Entropy-Guided Multiplicative Updates: KL Projections for Multi-Factor Target Exposures

TL;DR

This paper presents EGMU, a convex optimization framework for constructing multi-factor portfolios using KL divergence minimization, with proven convergence, scalability, and extensions for robustness and elastic targets.

Contribution

The paper introduces EGMU, a novel convex optimization method for multi-factor portfolio construction with explicit solutions, convergence guarantees, and scalable algorithms, extending prior approaches.

Findings

Proven feasibility and uniqueness of solutions under convex-hull conditions.

Development of two convergent solvers: dual Newton and KL-projection schemes.

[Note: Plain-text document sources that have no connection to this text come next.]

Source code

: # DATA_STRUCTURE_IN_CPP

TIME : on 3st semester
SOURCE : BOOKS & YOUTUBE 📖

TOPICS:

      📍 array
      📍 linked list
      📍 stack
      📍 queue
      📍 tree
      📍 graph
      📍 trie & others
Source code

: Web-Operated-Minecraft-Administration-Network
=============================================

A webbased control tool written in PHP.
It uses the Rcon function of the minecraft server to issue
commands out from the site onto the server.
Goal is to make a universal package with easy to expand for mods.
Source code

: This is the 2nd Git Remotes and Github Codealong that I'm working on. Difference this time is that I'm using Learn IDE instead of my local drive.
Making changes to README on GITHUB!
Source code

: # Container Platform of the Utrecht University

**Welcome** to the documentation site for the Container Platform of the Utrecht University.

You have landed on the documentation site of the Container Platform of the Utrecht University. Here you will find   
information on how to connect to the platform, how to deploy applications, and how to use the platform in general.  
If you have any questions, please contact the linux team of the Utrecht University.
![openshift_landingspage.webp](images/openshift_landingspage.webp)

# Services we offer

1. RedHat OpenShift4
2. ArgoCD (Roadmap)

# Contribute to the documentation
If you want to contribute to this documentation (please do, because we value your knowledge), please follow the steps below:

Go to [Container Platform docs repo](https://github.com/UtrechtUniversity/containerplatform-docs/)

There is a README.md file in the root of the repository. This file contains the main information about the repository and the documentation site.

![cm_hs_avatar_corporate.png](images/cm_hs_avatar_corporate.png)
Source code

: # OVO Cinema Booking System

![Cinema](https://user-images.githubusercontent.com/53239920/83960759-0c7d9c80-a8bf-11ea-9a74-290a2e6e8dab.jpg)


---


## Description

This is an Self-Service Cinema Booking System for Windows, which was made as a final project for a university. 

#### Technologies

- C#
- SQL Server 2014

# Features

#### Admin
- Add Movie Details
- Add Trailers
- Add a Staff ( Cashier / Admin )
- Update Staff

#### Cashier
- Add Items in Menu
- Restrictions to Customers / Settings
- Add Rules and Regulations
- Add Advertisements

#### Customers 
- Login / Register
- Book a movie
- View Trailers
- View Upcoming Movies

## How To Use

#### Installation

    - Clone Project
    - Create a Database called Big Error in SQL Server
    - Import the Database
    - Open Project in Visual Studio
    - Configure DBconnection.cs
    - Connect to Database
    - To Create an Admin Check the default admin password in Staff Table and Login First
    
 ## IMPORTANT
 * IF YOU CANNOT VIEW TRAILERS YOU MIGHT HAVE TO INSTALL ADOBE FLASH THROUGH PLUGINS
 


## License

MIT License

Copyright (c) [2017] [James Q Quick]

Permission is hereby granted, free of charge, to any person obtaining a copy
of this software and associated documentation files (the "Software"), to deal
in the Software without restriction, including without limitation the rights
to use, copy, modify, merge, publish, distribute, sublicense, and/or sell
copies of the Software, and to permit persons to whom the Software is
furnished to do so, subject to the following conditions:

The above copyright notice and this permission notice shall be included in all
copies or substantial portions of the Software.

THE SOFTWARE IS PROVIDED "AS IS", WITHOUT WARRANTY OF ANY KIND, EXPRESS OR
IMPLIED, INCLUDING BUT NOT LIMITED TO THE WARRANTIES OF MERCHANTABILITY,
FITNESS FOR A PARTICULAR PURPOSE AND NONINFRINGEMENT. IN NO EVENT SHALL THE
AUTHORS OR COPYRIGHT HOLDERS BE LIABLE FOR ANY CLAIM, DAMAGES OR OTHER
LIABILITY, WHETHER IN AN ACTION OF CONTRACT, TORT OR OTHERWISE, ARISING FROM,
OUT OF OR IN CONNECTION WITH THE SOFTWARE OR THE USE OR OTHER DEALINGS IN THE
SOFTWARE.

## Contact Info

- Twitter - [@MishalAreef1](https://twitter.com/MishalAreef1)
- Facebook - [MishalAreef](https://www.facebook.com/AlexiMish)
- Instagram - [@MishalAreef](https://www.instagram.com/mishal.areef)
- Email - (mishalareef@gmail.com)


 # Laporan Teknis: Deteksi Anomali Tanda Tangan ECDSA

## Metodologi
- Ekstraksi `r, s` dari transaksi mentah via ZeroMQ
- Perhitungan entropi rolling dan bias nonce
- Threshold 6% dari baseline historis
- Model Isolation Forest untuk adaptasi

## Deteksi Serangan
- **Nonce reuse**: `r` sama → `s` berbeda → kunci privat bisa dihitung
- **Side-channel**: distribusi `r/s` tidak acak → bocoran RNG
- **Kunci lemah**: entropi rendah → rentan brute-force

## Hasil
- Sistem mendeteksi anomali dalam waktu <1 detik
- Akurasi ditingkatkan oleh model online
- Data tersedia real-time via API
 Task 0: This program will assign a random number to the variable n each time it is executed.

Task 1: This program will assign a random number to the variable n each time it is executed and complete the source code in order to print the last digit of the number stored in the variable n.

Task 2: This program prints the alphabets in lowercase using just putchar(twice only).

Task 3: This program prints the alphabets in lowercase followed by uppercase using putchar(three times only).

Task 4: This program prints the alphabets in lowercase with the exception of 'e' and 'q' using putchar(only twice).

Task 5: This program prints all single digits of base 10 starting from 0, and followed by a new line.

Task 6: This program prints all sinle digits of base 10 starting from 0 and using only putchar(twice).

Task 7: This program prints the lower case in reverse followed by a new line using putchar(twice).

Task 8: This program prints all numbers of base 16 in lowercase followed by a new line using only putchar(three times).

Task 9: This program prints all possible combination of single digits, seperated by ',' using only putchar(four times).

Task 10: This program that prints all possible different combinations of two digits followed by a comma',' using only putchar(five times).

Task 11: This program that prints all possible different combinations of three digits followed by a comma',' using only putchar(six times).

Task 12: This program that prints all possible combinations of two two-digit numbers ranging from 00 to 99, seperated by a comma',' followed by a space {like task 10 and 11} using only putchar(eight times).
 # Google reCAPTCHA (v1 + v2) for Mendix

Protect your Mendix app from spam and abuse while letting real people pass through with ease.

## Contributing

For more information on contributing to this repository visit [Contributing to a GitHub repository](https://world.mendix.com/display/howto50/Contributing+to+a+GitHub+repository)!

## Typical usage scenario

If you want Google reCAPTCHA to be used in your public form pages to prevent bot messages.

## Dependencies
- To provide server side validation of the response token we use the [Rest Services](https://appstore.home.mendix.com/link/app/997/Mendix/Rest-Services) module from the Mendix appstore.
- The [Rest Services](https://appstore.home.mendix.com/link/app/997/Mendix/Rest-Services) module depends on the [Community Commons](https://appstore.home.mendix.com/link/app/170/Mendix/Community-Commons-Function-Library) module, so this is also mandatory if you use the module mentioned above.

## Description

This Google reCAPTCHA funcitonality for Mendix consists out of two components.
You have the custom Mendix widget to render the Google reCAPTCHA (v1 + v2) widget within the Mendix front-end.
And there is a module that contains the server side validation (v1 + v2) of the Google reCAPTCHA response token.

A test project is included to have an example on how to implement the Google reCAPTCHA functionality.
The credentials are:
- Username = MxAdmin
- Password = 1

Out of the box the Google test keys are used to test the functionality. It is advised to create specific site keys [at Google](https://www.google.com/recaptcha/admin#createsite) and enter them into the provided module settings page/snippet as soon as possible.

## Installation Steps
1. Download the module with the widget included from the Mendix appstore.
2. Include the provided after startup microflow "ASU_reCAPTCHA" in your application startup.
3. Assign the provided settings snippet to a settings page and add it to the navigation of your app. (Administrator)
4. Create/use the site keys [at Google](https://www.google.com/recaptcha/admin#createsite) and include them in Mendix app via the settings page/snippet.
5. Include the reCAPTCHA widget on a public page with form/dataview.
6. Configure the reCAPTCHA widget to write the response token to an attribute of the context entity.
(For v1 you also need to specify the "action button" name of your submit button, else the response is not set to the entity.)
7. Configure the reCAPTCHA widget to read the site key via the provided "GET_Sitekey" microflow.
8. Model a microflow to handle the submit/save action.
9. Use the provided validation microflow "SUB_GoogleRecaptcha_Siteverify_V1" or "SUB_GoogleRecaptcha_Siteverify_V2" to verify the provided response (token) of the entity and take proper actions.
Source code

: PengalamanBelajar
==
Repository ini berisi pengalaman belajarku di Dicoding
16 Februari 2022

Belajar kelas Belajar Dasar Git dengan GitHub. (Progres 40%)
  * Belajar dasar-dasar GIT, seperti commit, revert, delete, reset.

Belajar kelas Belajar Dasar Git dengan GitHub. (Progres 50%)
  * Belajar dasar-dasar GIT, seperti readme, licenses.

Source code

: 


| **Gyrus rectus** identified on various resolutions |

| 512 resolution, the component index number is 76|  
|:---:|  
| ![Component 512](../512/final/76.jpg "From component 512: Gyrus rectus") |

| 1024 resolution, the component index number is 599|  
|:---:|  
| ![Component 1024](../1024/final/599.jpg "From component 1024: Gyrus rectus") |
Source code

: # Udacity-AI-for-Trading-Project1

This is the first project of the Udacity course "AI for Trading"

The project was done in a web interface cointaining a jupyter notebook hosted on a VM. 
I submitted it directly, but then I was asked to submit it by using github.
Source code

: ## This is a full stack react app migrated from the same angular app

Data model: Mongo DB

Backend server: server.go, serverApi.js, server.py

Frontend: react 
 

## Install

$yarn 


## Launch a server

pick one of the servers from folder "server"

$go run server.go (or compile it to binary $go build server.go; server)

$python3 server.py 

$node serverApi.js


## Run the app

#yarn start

Extensions for elastic targets, robust sets, and solution path tracing.

Abstract

We introduce Entropy-Guided Multiplicative Updates (EGMU), a convex optimization framework for constructing multi-factor target-exposure portfolios by minimizing Kullback-Leibler divergence from a benchmark under linear factor constraints. We establish feasibility and uniqueness of strictly positive solutions when the benchmark and targets satisfy convex-hull conditions. We derive the dual concave formulation with explicit gradient, Hessian, and sensitivity expressions, and provide two provably convergent solvers: a damped dual Newton method with global convergence and local quadratic rate, and a KL-projection scheme based on iterative proportional fitting and Bregman-Dykstra projections. We further generalize EGMU to handle elastic targets and robust target sets, and introduce a path-following ordinary differential equation for tracing solution trajectories. Stable and scalable implementations are provided using LogSumExp stabilization, covariance regularization, and half-space KL projections. Our focus is on theory and reproducible algorithms; empirical benchmarking is optional.